Just as an example, the Persian text at the home page of https://languagetool.org/ has several spelling mistakes that the tool does not recognize them:
لطفا متن خود را اینجا قرار دهید . یا بررسی کنید که این متن را برای دیدن بعضی بعضی از اشکال هایی که ابزار زبان توانسته تشخیسهدد. درباره ی نرم افزارهای بررسی کننده های گرامر چه فکر می کنید؟ لطفا در نظر داشته باشید که آنها بی نقص نمی باشند.
The two bolded words in the example are incorrect and the correct words are: تشخیص دهد
It seems the tool is only recognizing the grammar mistakes not the spelling mistakes for Persian.
Is it possible to add the true spell checker to Persian language as well?
There’s currently no maintainer for Persian in LanguageTool, thus basically no work is done for it. If you’d like to become the maintainer, or know someone who would, please let us know.
What exactly should the maintainer do?
I’m interested to help.
Meanwhile, Isn’t there any open dictionary available for Persian to use in the spell checker? What do Google Chrome and Microsoft Word use to spell check the Persian strings?
The maintainers task is to improve error detection rules, write new rules, and generally take care of that language in LT. Here’s a more detailed description. Maintainers don’t need to be software developers, although it helps.
The file is attached. I just added the words in “Replace.txt” file in the same directory as they are true but do not appear in spell checking.
The rules that I have added are under CAT5 category. (I created this category and the type is “misspelling”).
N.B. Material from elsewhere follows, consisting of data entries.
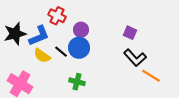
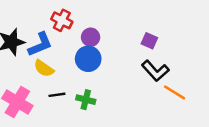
black line: (61, 52) -> (57, 95), moved, turned -48

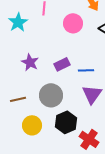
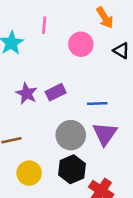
purple rectangle: (62, 64) -> (56, 92), moved
gray circle: (51, 95) -> (71, 135), moved

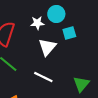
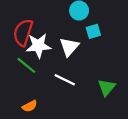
white star: (37, 23) -> (38, 46), moved, size x1.6

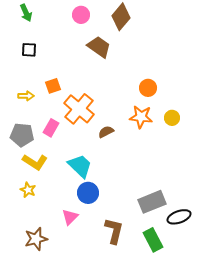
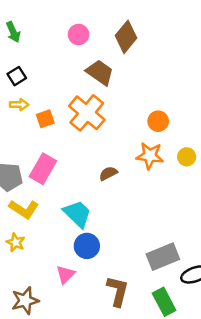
black square: (29, 50) -> (17, 76), turned -35
yellow arrow: (26, 96) -> (19, 105), moved
orange cross: (79, 109) -> (87, 113), moved
pink rectangle: (51, 128) -> (43, 169), size x1.4

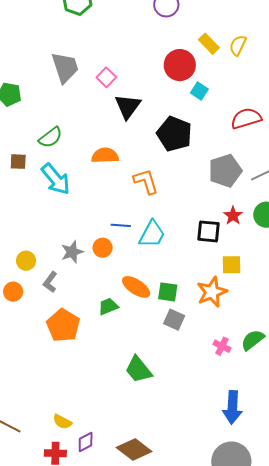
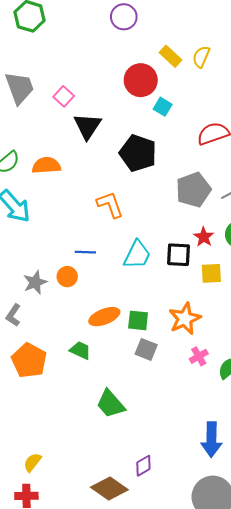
orange semicircle: (105, 156) -> (46, 165), moved
cyan trapezoid: (152, 234) -> (137, 255), moved
yellow square: (232, 265) -> (211, 273), moved
orange ellipse: (136, 287) -> (104, 317), turned -52
green trapezoid: (108, 306) -> (80, 350), moved, turned 50
pink cross: (222, 346) -> (199, 356), moved, turned 36
yellow semicircle: (62, 422) -> (32, 462), turned 102
purple diamond: (86, 442) -> (143, 466), moved

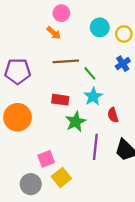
This category has more than 350 rules.
I also fixed one or two rules in the previous work.
I created a dictionary in excel with 2 columns, one for misspells and one for the correction. Then made rules from them.
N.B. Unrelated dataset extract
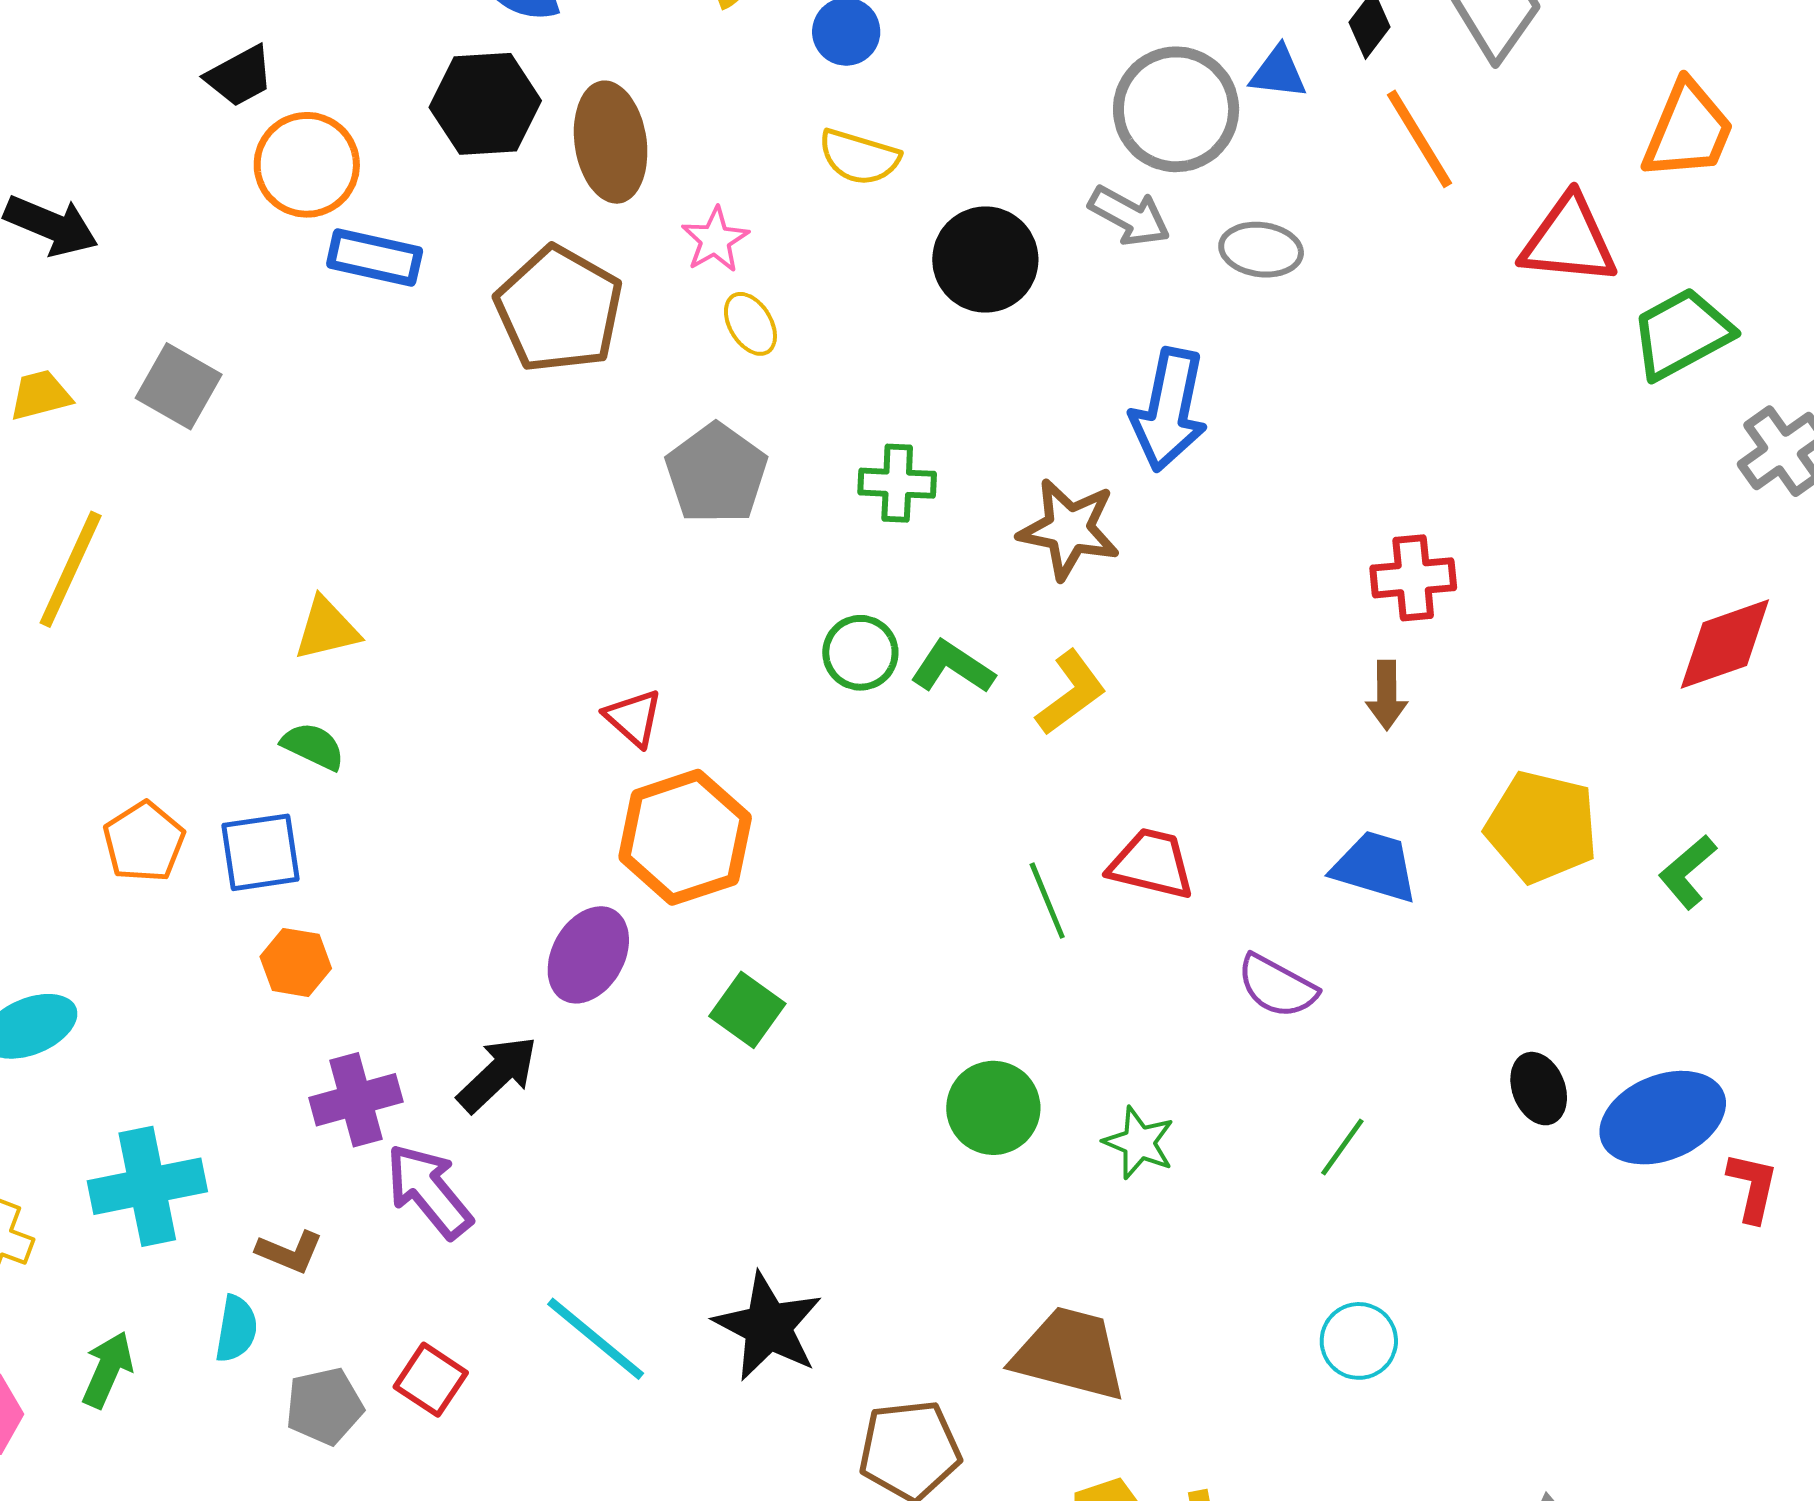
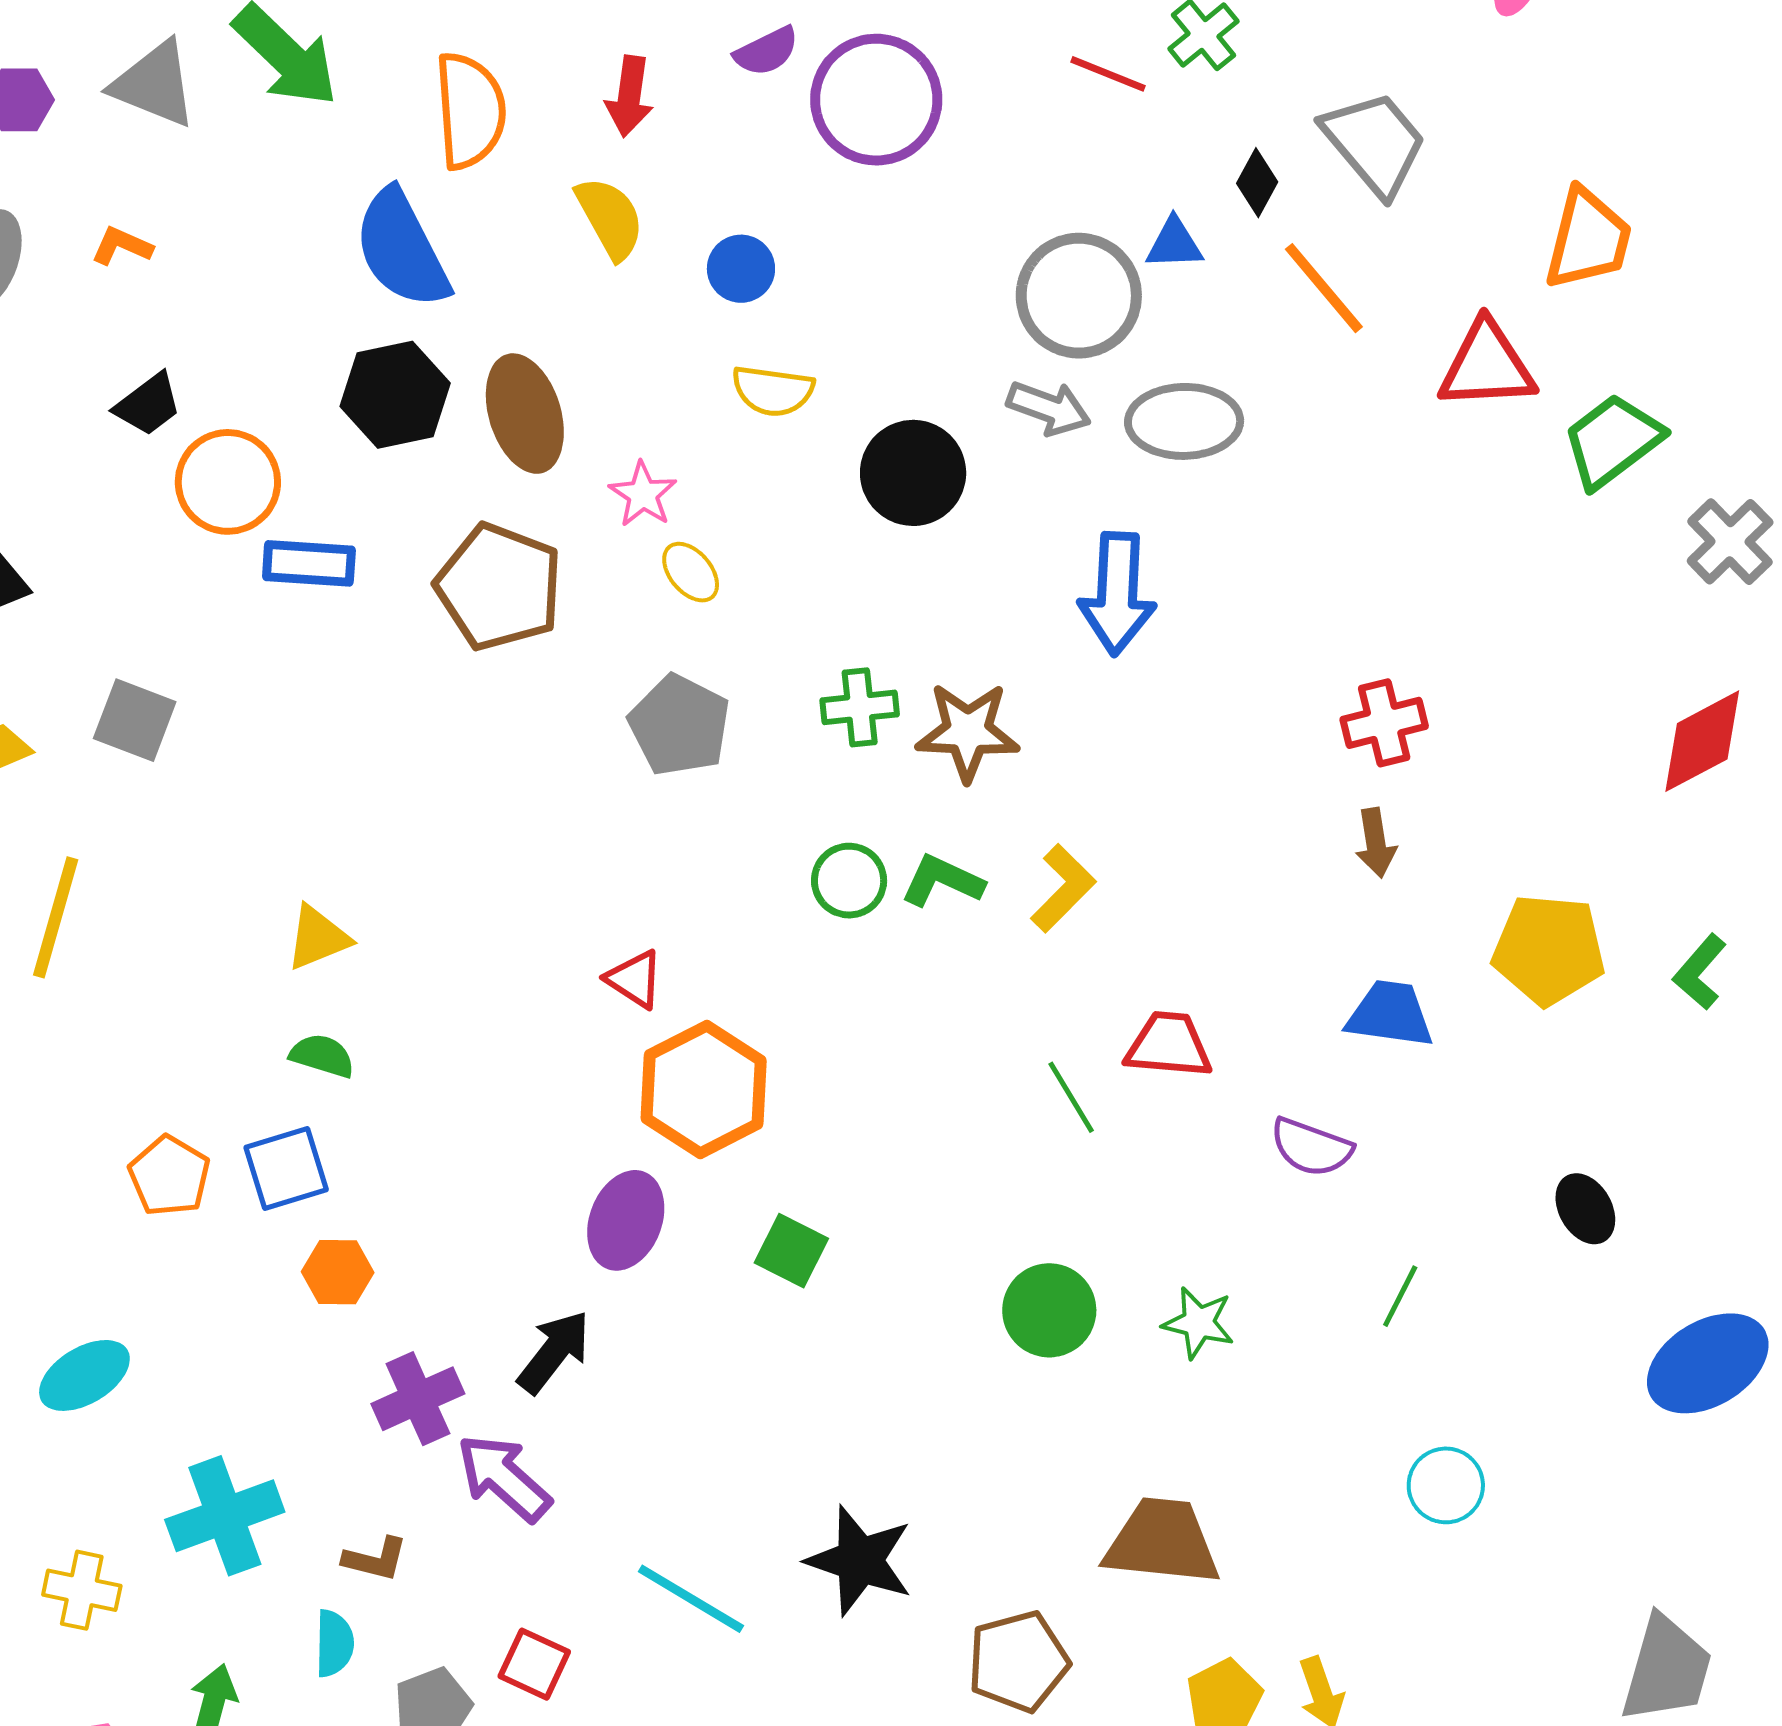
gray ellipse: (1261, 250) -> (1184, 421), size x1.4
brown star: (1069, 529) -> (968, 732), moved
blue ellipse: (1663, 1118) -> (1708, 1363), moved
I tested the rules in the stand alone software using a long article from wikipedia. For now everything is fine. I will be in touch if there is any problem. And will send more rules in the future.
Thanks, but I think there’s a problem with your approach: there can be any number of spelling errors, and we cannot write rules for all of them. So I think it would be better to search for an Open Source Persian spell checker / dictionary (probably hunspell-based) and see if we can use that. Technical details are documented in the wiki.
The errors I have added are the most common errors in Persian (part of them by one of the universities in Iran at this page and part of them at this wiki page and this page)
The errors with a particular pattern were already ruled. These errors that I have added are mostly the most common typos in Persian and there is no common pattern for them.
Thank you so much. So how exactly should I use them to modify LT spell checking for Persian?
I mean creating rules from a list of incorrect and correct words is so easy for me (automated).
Should I use these dictionaries to create rules?
Find a recent hunspell dictionary and affix file first; maybe from on of the links. Then maybe one of the programming contributors would be nice enough to add the spellchecker to LT.
In the meantime, I could teach you some Hunspell tricks. Just contact me directly.
The effort will be to find words that are wrong, but accepted, as well as words that are correct, but are not. And check if the suggestions provided are good enough. In all 3 cases, the solution is relatively simple.
The words frequency list I have for you has 1.7 million entries.
For now, you could download www.taaltik.nl/Persian/Persian.zip. This file contains the speller .dic, .aff and a frequency list. It also has the list of words in the frequencylist accepted by this speller, as well as the list of refused words.
This could give you a good start finding words missing in the speller, as well as words that are accepted, but which you consider incorrect.
Is there any updates on this topic?
Any updates for persian language?
There was also a topic in private messages about this which is not replied for a long time.
It would be nice if you help in updating the tool for Persian (Farsi).